──────── 待审数据 ────────
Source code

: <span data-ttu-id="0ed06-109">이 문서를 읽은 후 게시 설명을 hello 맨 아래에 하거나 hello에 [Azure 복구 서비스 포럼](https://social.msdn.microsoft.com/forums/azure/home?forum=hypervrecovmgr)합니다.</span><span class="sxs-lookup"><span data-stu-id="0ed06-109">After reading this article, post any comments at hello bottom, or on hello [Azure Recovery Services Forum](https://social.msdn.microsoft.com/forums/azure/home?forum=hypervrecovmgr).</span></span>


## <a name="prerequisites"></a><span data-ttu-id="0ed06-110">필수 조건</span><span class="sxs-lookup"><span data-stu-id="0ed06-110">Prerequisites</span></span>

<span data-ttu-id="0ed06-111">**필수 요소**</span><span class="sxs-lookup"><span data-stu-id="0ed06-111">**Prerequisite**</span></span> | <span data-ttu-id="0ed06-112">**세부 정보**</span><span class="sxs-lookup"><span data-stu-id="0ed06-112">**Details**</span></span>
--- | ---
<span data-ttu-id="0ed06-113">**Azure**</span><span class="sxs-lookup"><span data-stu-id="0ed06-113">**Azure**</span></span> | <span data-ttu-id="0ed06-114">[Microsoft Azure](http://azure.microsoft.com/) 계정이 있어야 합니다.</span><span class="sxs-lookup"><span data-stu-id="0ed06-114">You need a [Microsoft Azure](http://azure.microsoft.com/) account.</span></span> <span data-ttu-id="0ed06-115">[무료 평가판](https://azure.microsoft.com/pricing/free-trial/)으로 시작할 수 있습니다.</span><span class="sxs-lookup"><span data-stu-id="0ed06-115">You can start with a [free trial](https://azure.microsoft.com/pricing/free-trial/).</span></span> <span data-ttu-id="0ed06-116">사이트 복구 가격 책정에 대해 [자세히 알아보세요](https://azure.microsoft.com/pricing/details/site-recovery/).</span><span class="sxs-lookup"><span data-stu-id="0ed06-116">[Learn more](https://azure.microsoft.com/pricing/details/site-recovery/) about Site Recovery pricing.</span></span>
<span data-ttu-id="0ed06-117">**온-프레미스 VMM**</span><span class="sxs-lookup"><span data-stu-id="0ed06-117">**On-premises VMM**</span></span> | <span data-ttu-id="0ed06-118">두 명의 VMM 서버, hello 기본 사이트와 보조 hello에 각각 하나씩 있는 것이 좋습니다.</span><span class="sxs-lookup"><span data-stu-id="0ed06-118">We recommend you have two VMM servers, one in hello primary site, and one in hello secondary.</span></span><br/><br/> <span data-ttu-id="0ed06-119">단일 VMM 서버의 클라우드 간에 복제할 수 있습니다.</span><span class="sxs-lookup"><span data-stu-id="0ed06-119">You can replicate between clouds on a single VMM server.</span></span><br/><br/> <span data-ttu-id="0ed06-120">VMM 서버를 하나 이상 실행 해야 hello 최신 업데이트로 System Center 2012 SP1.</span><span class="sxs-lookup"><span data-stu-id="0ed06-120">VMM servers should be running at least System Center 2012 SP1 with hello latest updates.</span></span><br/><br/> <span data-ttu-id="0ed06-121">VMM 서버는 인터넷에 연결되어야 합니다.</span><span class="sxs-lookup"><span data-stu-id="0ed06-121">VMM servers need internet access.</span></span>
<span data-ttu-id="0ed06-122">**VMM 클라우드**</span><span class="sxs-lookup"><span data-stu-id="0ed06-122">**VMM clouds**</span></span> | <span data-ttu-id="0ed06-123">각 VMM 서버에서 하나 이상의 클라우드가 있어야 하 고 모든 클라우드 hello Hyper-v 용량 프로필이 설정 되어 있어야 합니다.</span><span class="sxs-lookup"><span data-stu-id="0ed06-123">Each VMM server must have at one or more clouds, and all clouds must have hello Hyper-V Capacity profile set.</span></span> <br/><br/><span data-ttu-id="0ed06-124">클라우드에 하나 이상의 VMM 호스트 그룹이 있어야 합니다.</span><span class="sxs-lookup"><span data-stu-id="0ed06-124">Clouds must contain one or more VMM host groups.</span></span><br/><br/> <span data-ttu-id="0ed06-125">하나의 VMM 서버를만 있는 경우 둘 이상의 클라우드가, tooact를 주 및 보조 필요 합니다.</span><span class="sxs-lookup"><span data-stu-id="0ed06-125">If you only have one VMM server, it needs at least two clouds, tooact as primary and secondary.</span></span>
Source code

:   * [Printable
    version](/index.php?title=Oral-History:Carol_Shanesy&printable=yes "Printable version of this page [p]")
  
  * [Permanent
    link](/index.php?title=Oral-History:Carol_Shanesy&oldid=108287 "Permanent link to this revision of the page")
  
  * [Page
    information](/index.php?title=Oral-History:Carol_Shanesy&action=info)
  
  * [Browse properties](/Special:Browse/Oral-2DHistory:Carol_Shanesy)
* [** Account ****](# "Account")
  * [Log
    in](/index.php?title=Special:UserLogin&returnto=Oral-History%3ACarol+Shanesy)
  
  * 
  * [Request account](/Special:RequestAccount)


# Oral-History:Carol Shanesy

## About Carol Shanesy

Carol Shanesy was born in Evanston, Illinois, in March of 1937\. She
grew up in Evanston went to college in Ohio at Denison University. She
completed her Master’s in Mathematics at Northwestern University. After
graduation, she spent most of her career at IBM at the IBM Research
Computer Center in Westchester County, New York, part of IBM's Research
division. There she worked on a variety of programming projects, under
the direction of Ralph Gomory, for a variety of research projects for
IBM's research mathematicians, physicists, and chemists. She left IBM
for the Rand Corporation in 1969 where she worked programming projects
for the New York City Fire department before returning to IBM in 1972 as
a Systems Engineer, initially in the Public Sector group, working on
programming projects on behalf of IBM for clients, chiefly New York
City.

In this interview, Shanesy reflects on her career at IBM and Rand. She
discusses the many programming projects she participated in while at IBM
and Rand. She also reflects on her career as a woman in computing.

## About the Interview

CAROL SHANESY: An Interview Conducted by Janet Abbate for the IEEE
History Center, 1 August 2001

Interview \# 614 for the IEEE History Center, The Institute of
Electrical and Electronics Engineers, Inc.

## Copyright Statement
────────
找出上述条目中所有含有字符串"worked"的行，并逐行完整抄录。匹配时区分大小写。

任务解答 |
division. There she worked on a variety of programming projects, under
for the Rand Corporation in 1969 where she worked programming projects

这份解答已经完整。